One of our publishers is subscribed to by three subscribers, each subscriber is hosted on its own physical server. Two of those subscribers are 2008R2 and the third 2012. The 2012 subscriber is experiencing latency daily during peak times.

After running some extended event tracing for a couple of days I can see that the latency co-insides with slow sp_MSget_repl_commands execution times at the distributor, and more specifically the final select query found at line 724 "– Mini join along. Only agent_id and article_id columns in dbo.MSsubscriptions". The execution time for this statement can run into >= 20 minutes.
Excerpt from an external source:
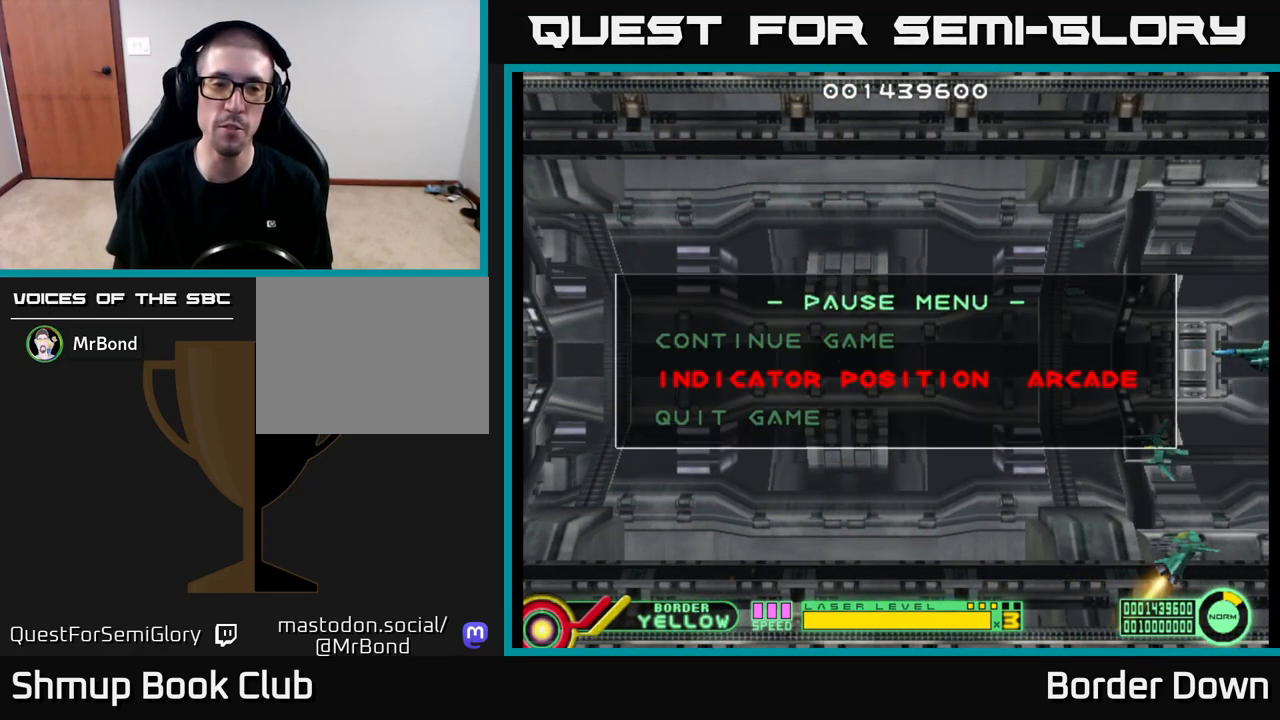
{"buttons": [], "left_stick": "center", "right_stick": "center", "events": [[33, "DPAD_DOWN", "down"], [150, "A", "down"], [167, "DPAD_DOWN", "up"], [300, "A", "up"]]}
Does the distributor reader thread wait for the entire execution of sp_MSget_repl_commands to complete before starting to write replicated commands to the command buffers? Or does it start writing replicated commands to the command buffers as soon as they are returned by the SP? I see that the problematic statement is hinted with OPTION (FAST 1) which might suggest that this is the case. If the reader thread does wait for sp_MSget_repl_commands to complete before starting to write replicated commands to the command buffer then that might explain the latency, otherwise I am unsure. Is there anything else obvious I can monitor?

The MSdistribution_history.comments suggest that the holdup is at the subscriber. However no replicated subscriber stored procedure are completing in >= 100 ms and there is no obvious physical server resource contention. I’ve ruled out the network because there are also other subscriber databases on the same physical server being populated across the same network which are not experiencing latency.

Best Answer

To answer my own question to an extent. Commands appear to be written to the command buffer as soon as sp_MSget_repl_commands makes them available. If the writer thread is unable to write the command to the subscriber then sp_MSget_repl_commands spins until the command has been written. Once written the writer notifies the reader and frees one of the two command buffers for the next batch of commands. This explains the long execution of sp_MSget_repl_commands.